HOW TO COMPLETE THIS TASK.
Reproduce all of the records word for word, omitting the pictures.

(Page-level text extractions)
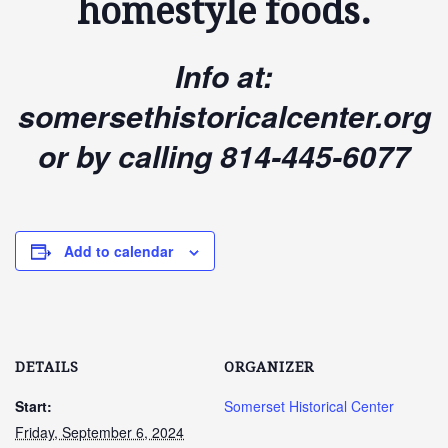
homestyle foods.
Info at:
somersethistoricalcenter.org
or by calling 814-445-6077
Add to calendar
DETAILS
ORGANIZER
Start:
Somerset Historical Center
Friday, September 6, 2024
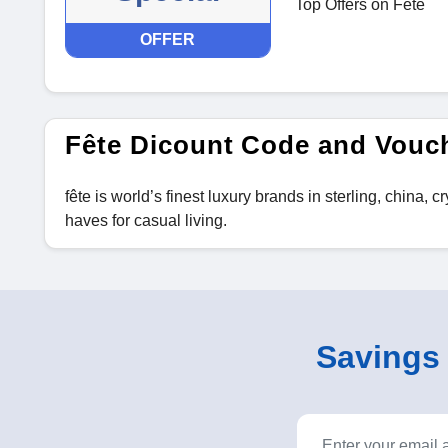
Top Offers on Fête
OFFER
Fête Dicount Code and Vouc
fête is world’s finest luxury brands in sterling, china,
haves for casual living.
Savings o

ANSWER TO THE PROBLEM.
homestyle foods.
Info at:
somersethistoricalcenter.org
or by calling 814-445-6077
Add to calendar
DETAILS
ORGANIZER
Start:
Somerset Historical Center
Friday, September 6, 2024
Top Offers on Fête
OFFER
Fête Dicount Code and Vouc
fête is world’s finest luxury brands in sterling, china,
haves for casual living.
Savings o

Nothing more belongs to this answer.